Kendall-Tackett Kathleen
Texas Tech University Health Sciences Center, Amarillo, TX 79106, USA.
J Clin Med. 2024 Dec 18;13(24):7744. doi: 10.3390/jcm13247744.
: Psychotherapy and antidepressants are the standard treatment for depression during pregnancy or postpartum. However, several new treatments for depression represent major advances and paradigm changes. This commentary highlights some innovative treatment options that are on the horizon. Most of these modalities are promising, and most are non-invasive. Many of these modalities have been used in the general population, where evidence supports their use. The methods have only recently been used for pregnant and postpartum women. Other modalities are specifically for perinatal women but do not have an established track record. : This commentary describes some promising approaches to treatment, while acknowledging that the literature is preliminary. The goal is to highlight some interesting approaches drawn from a recent comprehensive review of the entire literature on treatment for perinatal mental illness. : Integrative treatments include vitamin D, infant massage, mindfulness-based cognitive therapy, acupuncture, and repetitive transcranial magnetic stimulation (rTMS). Many studies in the general population have found that these methods are effective, and they also show promise for perinatal women without side effects associated with medications. Some of these treatments can also be adjuncts to what is considered standard care. Two new medications, brexanolone and esketamine, quickly and effectively treat severe depression and work on GABA and glutamate receptors rather than serotonin or norepinephrine. These medications become less effective after 30 days but can be combined with selective serotonin reuptake inhibitors (SSRIs). : Pregnant and postpartum women seeking care for depression and other mental health conditions have many options beyond psychotherapy and SSRI/SNRI antidepressants. These modalities can also be added to their care.

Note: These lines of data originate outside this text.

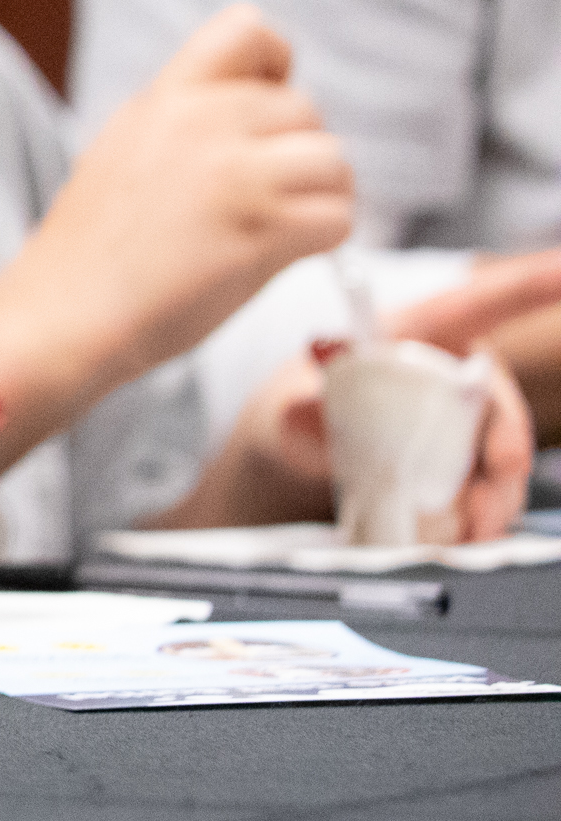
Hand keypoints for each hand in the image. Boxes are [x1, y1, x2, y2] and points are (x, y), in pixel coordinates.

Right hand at [16, 6, 354, 382]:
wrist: (62, 313)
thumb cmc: (90, 250)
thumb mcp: (122, 152)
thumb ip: (184, 126)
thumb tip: (258, 124)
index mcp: (163, 99)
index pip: (248, 28)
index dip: (274, 68)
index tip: (257, 118)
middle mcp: (201, 123)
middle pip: (305, 108)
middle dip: (298, 155)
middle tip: (264, 200)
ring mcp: (235, 175)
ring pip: (334, 161)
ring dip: (321, 199)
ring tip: (281, 230)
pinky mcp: (262, 230)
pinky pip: (338, 217)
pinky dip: (323, 243)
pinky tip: (280, 258)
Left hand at [230, 251, 560, 539]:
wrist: (289, 459)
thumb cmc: (298, 405)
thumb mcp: (290, 401)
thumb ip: (300, 406)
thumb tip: (302, 410)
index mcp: (418, 332)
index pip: (481, 301)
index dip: (532, 283)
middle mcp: (450, 370)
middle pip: (500, 401)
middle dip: (506, 448)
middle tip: (489, 489)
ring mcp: (460, 417)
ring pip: (501, 453)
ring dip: (497, 495)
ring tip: (470, 530)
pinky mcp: (461, 461)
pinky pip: (488, 486)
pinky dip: (482, 515)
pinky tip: (464, 537)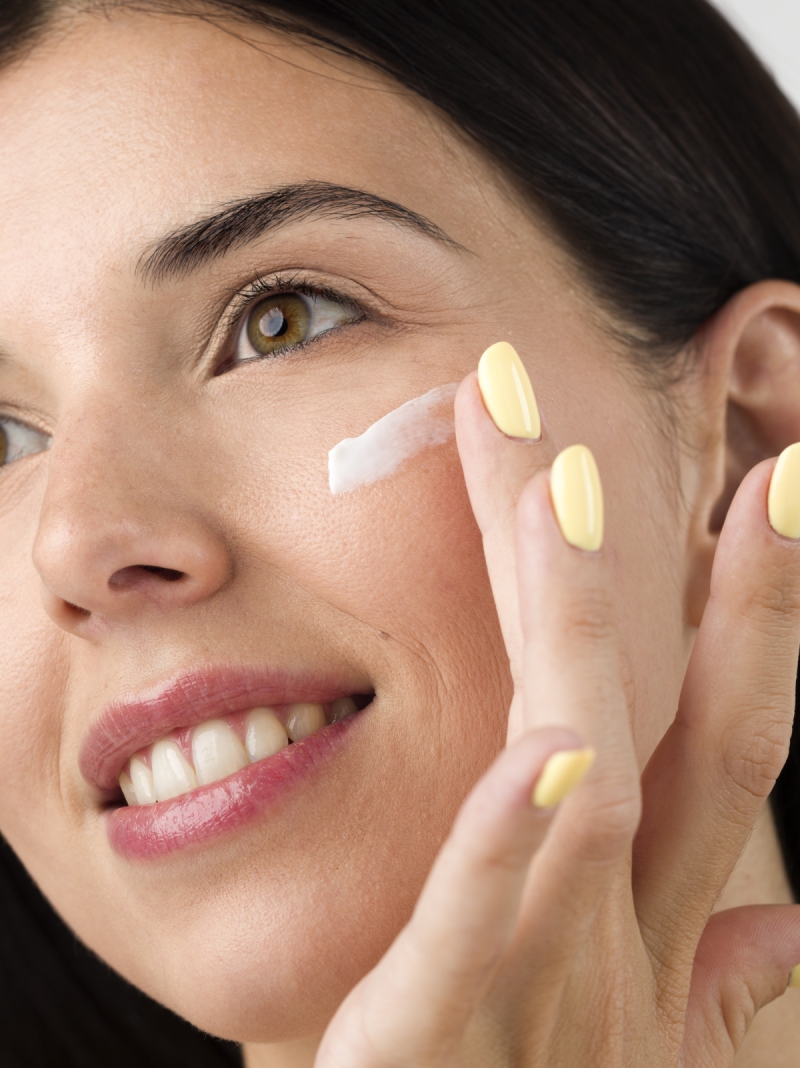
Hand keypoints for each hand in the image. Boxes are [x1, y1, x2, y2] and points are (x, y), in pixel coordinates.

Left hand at [314, 356, 799, 1067]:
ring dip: (579, 635)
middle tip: (691, 437)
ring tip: (583, 491)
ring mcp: (547, 985)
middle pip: (662, 721)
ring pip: (581, 782)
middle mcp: (616, 934)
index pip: (720, 737)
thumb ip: (705, 984)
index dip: (759, 615)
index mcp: (645, 922)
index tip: (774, 484)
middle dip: (690, 575)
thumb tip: (781, 924)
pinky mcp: (441, 1038)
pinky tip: (548, 759)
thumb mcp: (632, 1061)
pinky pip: (480, 932)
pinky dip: (516, 845)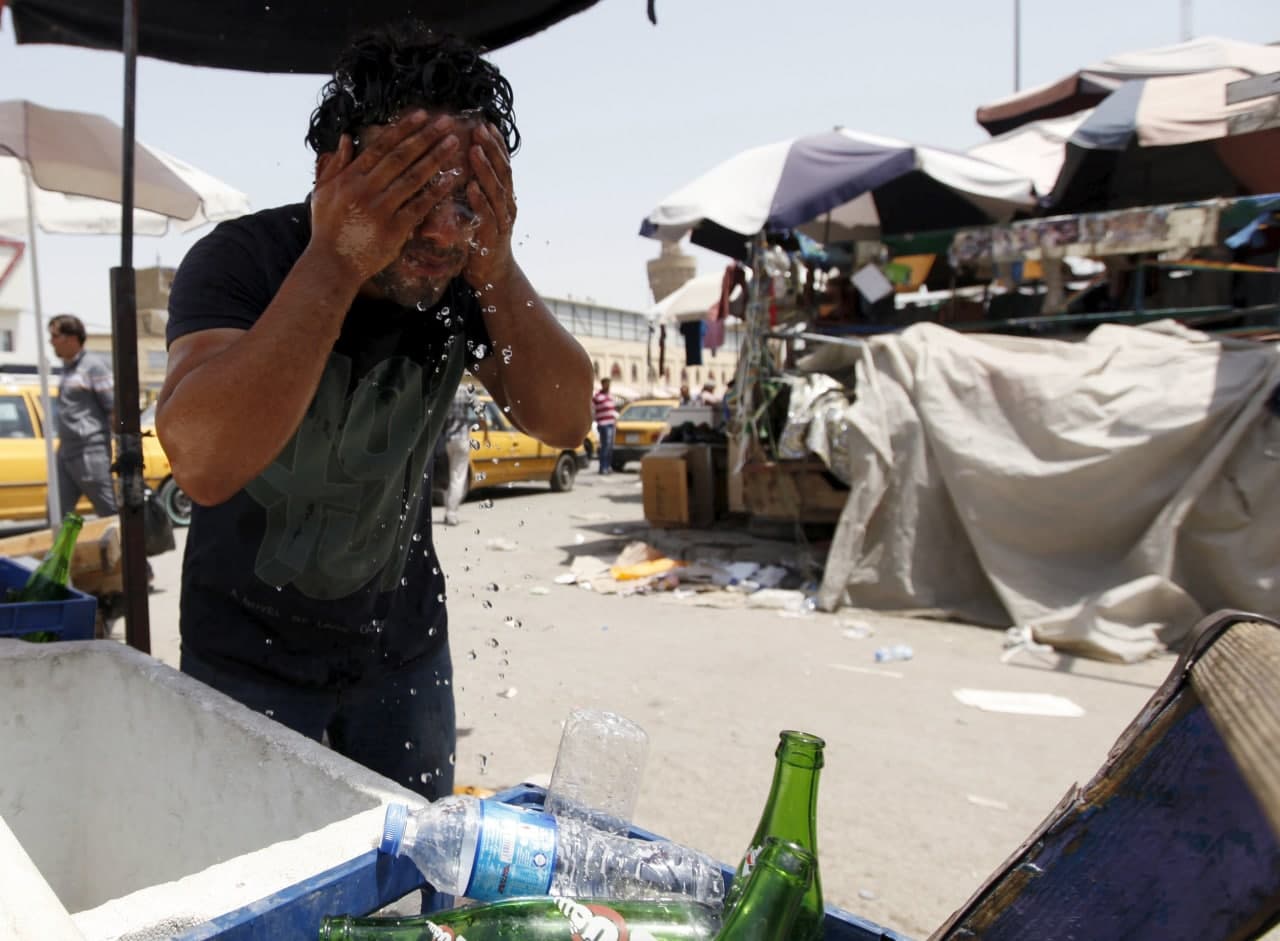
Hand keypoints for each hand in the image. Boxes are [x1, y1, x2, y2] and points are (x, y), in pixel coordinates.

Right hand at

心理治疗和抗抑郁药物是孕期或产后抑郁症的标准治疗方法。然而,几种新的抑郁症治疗方法代表了重大进展和范式转变。本评论重点介绍了一些即将出现的创新治疗选择。这些方法大多前景广阔,且大多是非侵入性的。其中许多方法已在普通人群中使用,有证据支持其有效性。这些方法直到最近才用于孕妇和产后妇女。其他方法则专门针对围产期妇女,但尚无既定的记录。:本评论描述了一些有前景的治疗方法,同时承认相关文献尚属初步。目的是突出一些从最近对围产期精神疾病治疗的全部文献进行的全面综述中得出的有趣方法。:综合治疗方法包括维生素D、婴儿按摩、正念认知疗法、针灸和重复经颅磁刺激(rTMS)。普通人群中的许多研究发现这些方法有效,而且它们对围产期妇女也有前景,且没有药物相关的副作用。其中一些治疗方法也可以作为标准护理的辅助手段。两种新药,布雷沙诺龙和艾氯胺酮,能快速有效地治疗严重抑郁症,作用于GABA和谷氨酸受体而非血清素或去甲肾上腺素。这些药物在30天后效果会减弱,但可以与选择性5-羟色胺再摄取抑制剂(SSRI)联合使用。:寻求抑郁症和其他心理健康问题治疗的孕妇和产后妇女除了心理治疗和SSRI/SNRI抗抑郁药物外还有很多选择。这些方法也可以加入到她们的治疗中。